__THE TASK__. Using the records below, find every line that includes "left" and copy it.

__Human pose images with coordinates__.

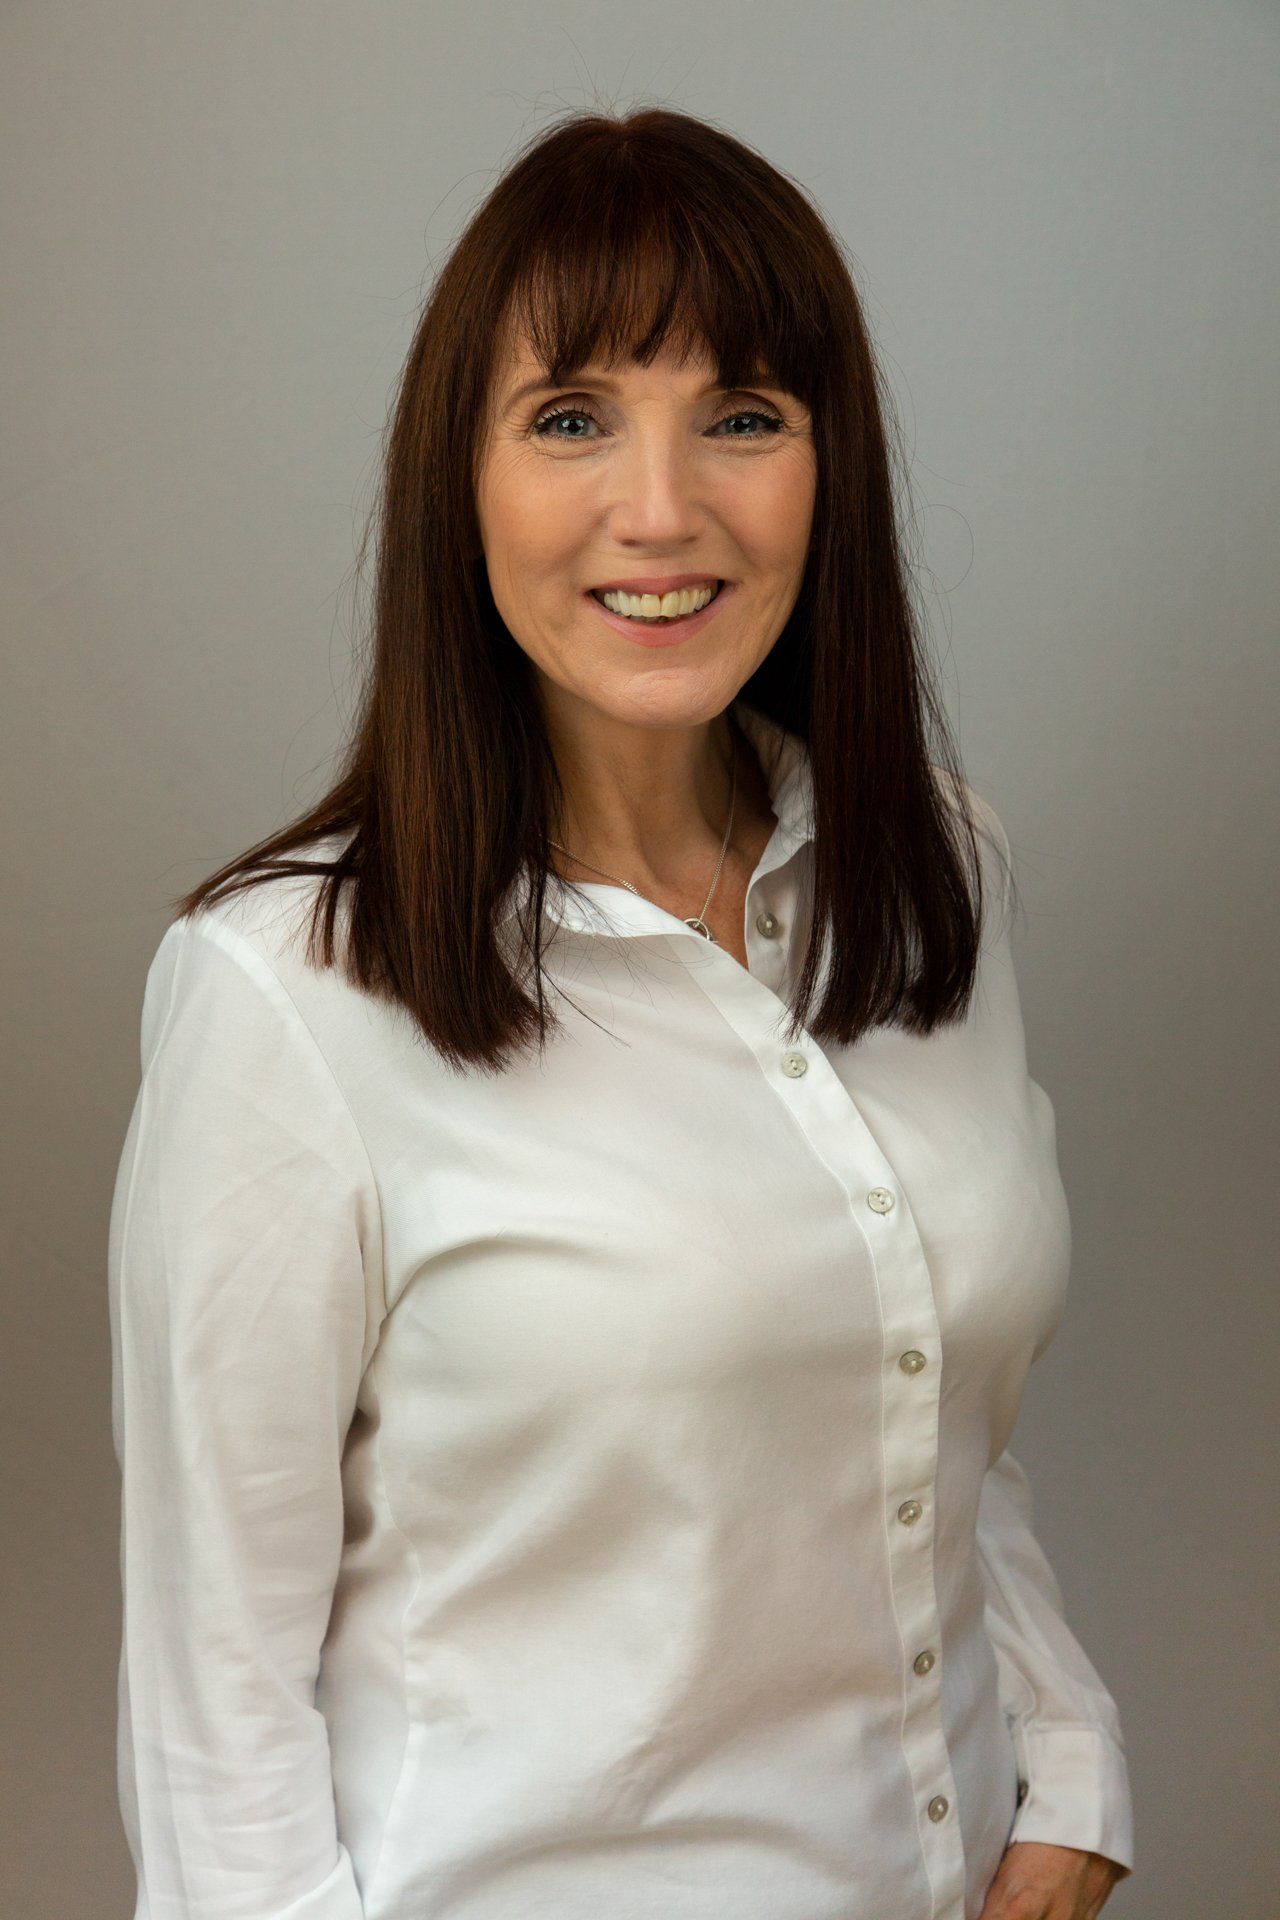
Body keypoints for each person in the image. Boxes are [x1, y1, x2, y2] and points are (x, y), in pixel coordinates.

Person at [107, 107, 1134, 1920]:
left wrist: (1071, 1760)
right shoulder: (283, 995)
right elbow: (214, 1700)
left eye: (745, 416)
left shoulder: (941, 874)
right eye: (570, 417)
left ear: (834, 471)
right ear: (462, 480)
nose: (663, 511)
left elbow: (929, 1395)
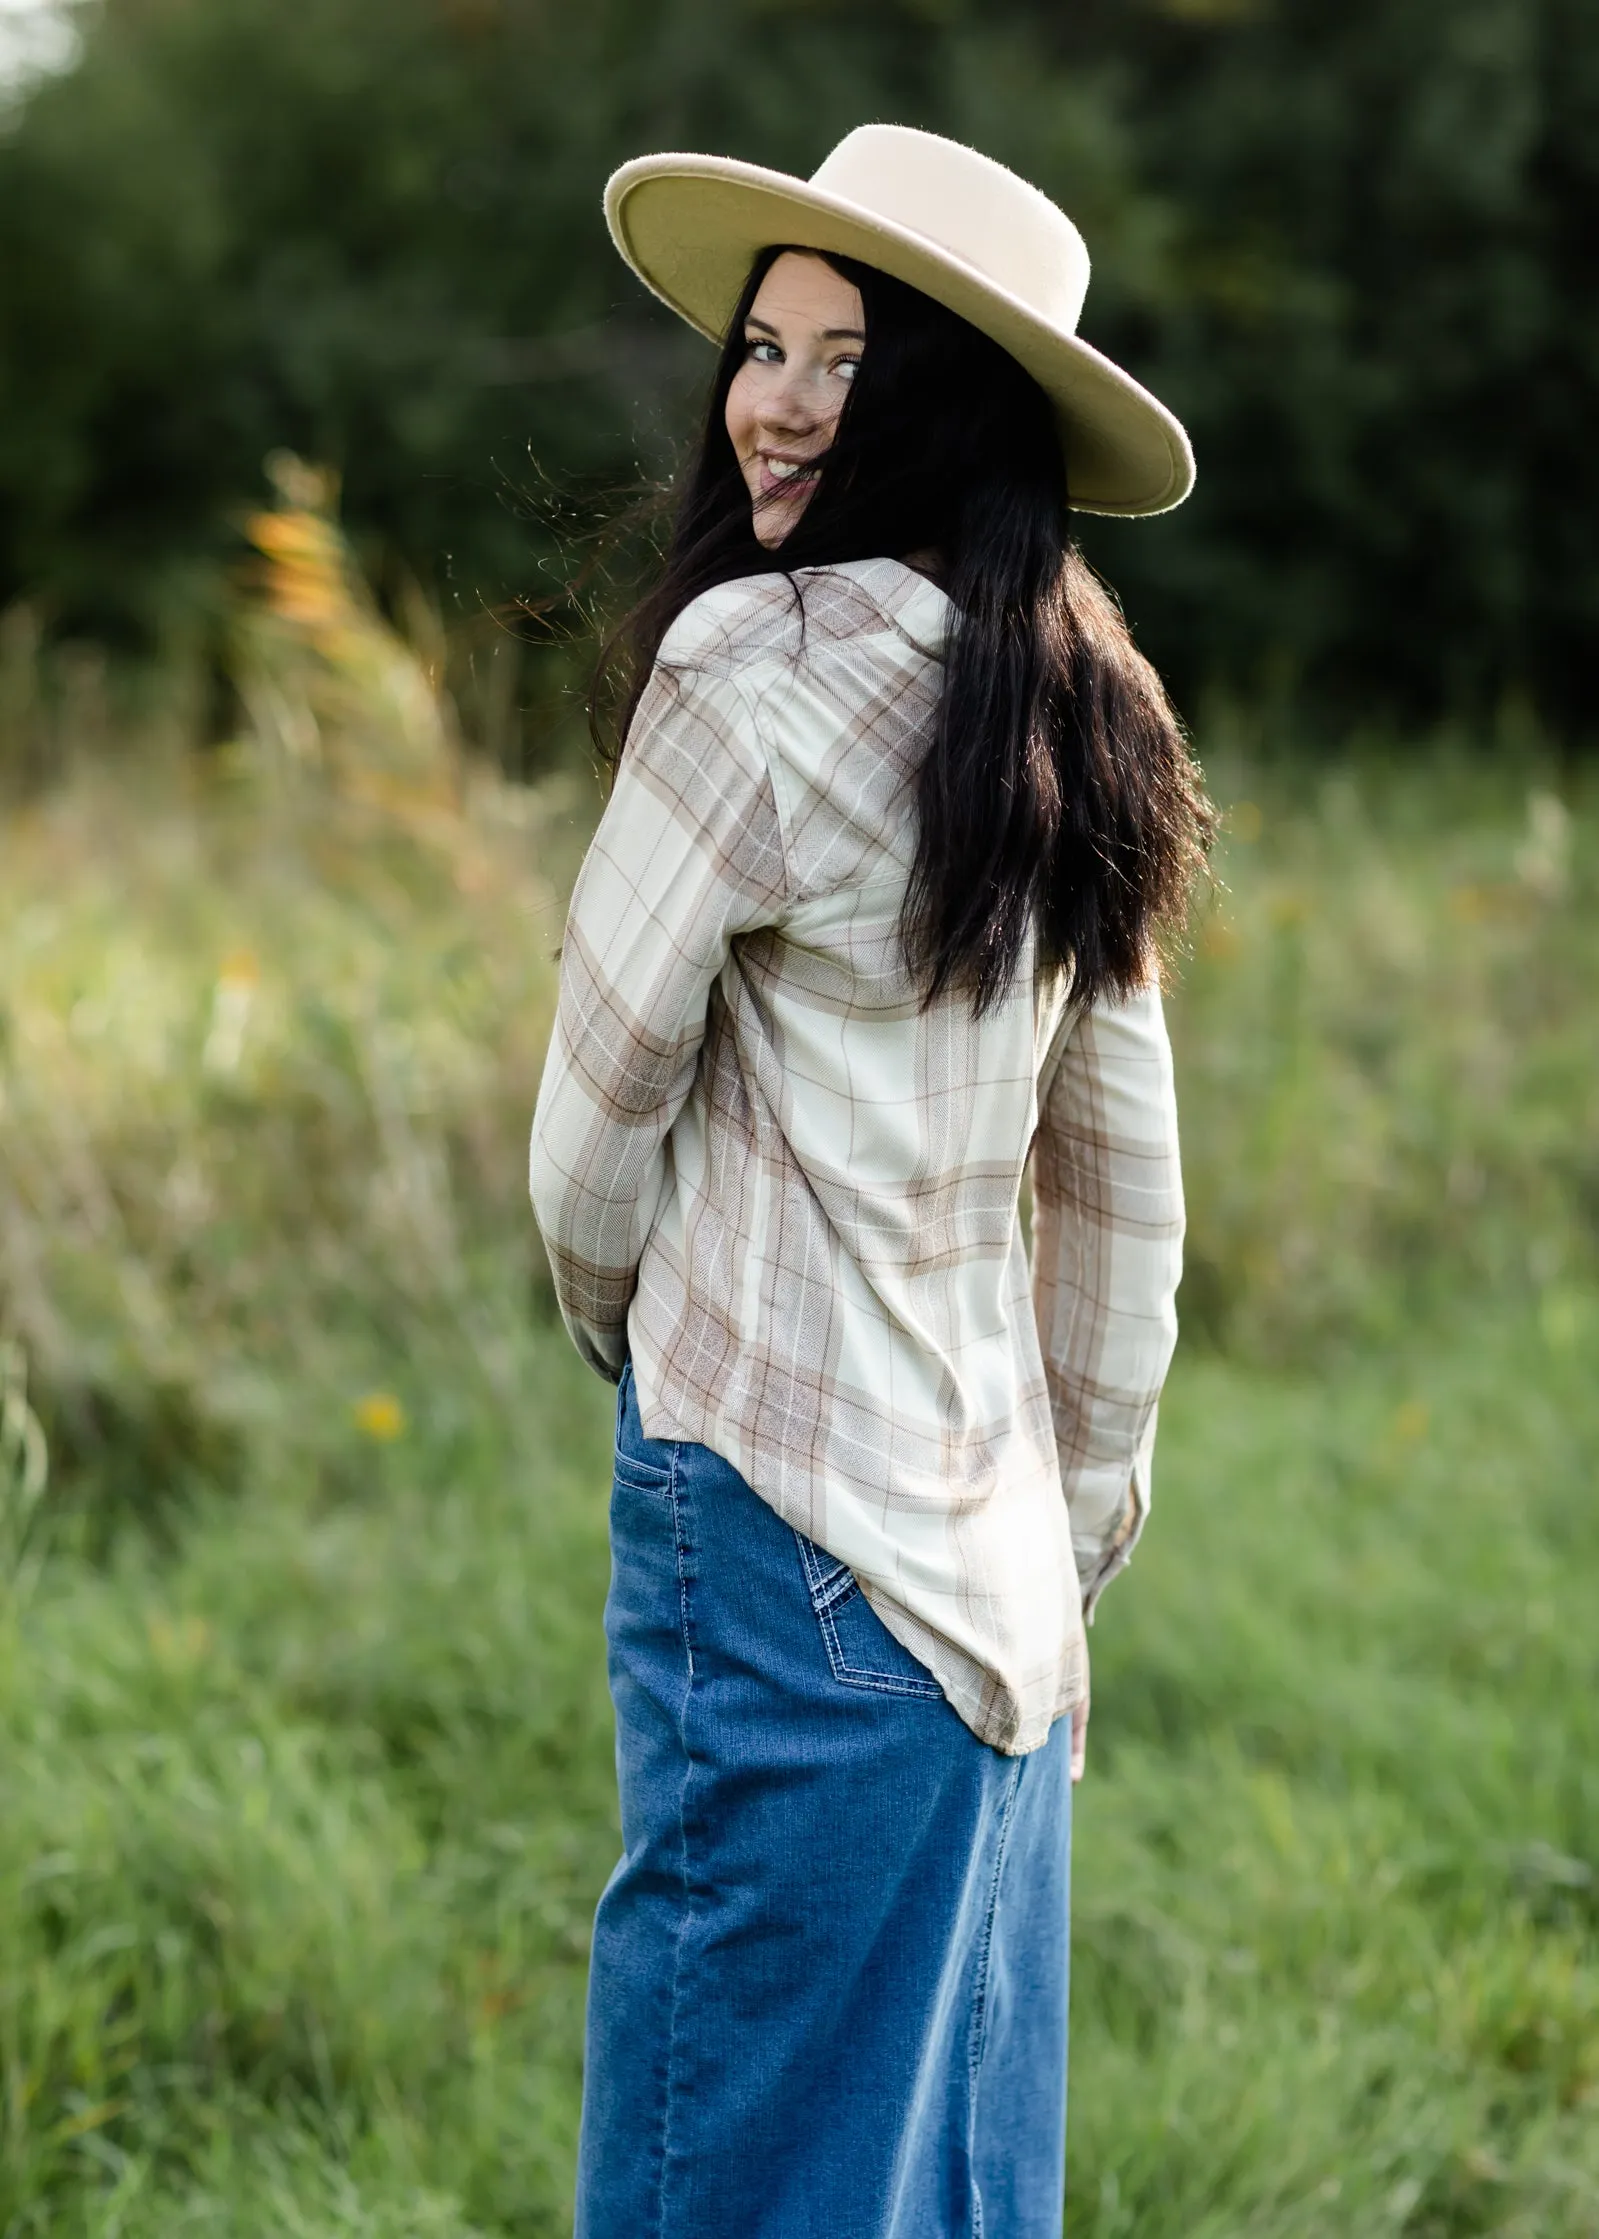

__ANSWER SECTION__.
left wrist: (1071, 1760)
left eye: (745, 416)
left shoulder: (941, 874)
left ear: (834, 471)
left elbow: (929, 1395)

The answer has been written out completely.